*** Opening of EXTRACTED TEXT ***

And we learn to see the blessings and the beauty around us. We hold tight to the promise that because of all God has done, we can have a new perspective (2 Cor. 5:16).
*
Around the same time as my diagnosis, the boys and I were having a dance party in the kitchen. I was on my knees with Henry as he sat and waved his arms and spun in circles on his bottom. Elyas was “doing his moves” around us. We’d been laughing and being goofy and making up silly moves.
Then an unexpected song started playing. It was a song I had listened to so many times in the early years of my struggle with infertility. In the beginning years of therapy when healing from past hurts seemed an impossible task. It became an anthem of sorts for me—of pain and unrealized dreams, but also of worship and Hope:
Hey now, this my desire
Consume me like a fire, ‘cause I just want something beautiful
To touch me, I know that I’m in reach
‘Cause I am down on my knees, I’m waiting for something beautiful
As I sang along, I wanted to crystallize this moment. Some of my deepest heart’s desires were literally dancing around me. Nothing about my life looked like expected. But this moment was pure delight, pure love.
The years of longing and pain crumbled under the weight of the joy set before me.
*
A few years ago, when we had things like disposable income and no children, Brian and I were in Iceland and did one of the scariest hikes I’ve ever done. Before the real hike even started, you had to walk over a mile or two of rocky terrain, climb through a few caves, and ford a rushing river with nothing but a steel cable and a series of logs and rocks that were all underwater.
Then you had the pleasure of scrambling and scaling mountainous cliff faces with no ropes or safety holds until you reached the top.
Also it was pouring rain, so everything was super slick.
Also I didn’t even want to cross the river.
It took us a few hours to make it to the top. We kept meeting people turning around, muttering it wasn’t worth it—and I not-so-silently agreed with them. I couldn’t look at what was ahead nor could I look at the dizzying trail behind. I had to conquer my fear one slippery step at a time.
But oh. The beauty that awaited us was like nothing I had ever seen.
There was a lush, green gorge that cut its way through the mountains, fed by three gorgeous waterfalls, hundreds of feet high. We caught glimpses of the sight as we ascended, but to see it open wide before us was memorizing. We spent almost as much time lounging at the top, taking it all in, as we did the rest of the hike.

*** Close of EXTRACTED TEXT ***
*** Opening of RAW DATA ***

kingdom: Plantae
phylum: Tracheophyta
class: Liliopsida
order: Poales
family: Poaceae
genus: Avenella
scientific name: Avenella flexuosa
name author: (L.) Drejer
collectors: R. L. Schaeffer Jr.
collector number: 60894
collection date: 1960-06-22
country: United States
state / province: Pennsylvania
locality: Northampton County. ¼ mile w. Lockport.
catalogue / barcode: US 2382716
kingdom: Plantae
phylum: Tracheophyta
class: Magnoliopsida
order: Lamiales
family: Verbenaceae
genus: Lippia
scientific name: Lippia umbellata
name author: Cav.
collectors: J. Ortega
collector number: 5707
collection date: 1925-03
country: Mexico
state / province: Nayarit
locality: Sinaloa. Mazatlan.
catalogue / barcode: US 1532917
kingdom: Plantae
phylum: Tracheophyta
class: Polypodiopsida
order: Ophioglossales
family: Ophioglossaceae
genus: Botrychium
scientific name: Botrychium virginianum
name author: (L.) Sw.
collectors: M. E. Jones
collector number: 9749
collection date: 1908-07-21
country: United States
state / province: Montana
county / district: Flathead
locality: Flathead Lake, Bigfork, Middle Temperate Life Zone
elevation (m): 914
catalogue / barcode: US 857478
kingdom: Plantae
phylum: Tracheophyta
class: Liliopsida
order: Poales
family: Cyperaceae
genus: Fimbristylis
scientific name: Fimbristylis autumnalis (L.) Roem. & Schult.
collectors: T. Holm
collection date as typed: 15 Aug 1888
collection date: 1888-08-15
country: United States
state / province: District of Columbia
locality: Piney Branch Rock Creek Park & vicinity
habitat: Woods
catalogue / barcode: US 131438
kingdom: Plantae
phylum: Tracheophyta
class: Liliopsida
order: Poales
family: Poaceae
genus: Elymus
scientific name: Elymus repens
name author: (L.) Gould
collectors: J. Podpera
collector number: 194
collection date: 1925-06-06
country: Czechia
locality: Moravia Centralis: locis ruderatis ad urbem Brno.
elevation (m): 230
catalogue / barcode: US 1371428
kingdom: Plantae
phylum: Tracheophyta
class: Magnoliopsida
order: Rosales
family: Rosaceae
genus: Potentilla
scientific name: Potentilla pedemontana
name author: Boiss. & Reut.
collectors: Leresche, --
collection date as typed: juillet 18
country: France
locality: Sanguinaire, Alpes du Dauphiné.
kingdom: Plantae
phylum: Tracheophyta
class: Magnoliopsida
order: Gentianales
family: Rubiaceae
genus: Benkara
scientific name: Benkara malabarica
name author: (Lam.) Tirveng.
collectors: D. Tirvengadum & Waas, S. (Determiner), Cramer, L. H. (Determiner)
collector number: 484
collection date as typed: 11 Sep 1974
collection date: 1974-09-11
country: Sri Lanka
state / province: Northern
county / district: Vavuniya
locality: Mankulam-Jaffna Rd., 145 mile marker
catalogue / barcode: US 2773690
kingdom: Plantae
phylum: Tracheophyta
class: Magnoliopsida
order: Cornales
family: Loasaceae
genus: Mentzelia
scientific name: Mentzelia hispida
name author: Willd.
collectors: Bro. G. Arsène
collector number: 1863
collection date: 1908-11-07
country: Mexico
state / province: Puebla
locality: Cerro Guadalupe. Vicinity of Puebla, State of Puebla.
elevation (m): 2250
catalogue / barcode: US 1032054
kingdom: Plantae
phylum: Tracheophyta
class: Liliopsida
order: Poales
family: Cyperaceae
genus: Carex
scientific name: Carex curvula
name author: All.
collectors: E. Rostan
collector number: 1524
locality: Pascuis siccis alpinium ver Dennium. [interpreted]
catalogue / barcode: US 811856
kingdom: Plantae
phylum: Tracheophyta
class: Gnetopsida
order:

*** Close of RAW DATA ***

▸ YOUR OBJECTIVE: Carry on the personal essay about the kitchen dance party and the Iceland hike, starting right after its final sentence. This material has no connection to the essay.

▸ ANSWER TO THE PROBLEM:
In the face of such splendor I could almost forget the crazy, treacherous, fear-filled path I had just taken. And the beauty was that much more majestic, that much more breathtaking, that much more sweetly victorious, given all I had just undergone.
*
We all have seasons where everything feels completely out of control. Or anxiety hits us like a rockslide. Or we’re drowning in heartache or loneliness or desperation. Our problems and pain loom large, we lose sight of our way forward, we mutter this isn’t worth it. And when things don’t get better after a few weeks, a few months, a few years, fear creeps in and tells us that we will never leave this place. That we will always feel this way. That God has forgotten us or is punishing us.
But God is making all things new. Our job is to believe that, to trust Him, and to keep putting one foot in front of the other.
Because each new step—no matter how small—brings you to a new place. You are not where you were, and that brings new perspective to the landscape around you. And when you look back, you will see how far you’ve come. How small your problems are. How much you’ve conquered. How much beauty surrounds you.
Yes, there was sorrow and hardship and loneliness. But there was also Goodness and Love and Hope—so much more than you could even perceive at the time.
And when you can see this, when you can let this truth seep into the broken places of your heart, the heartache and the weariness and the loneliness will melt away at the joy set before you.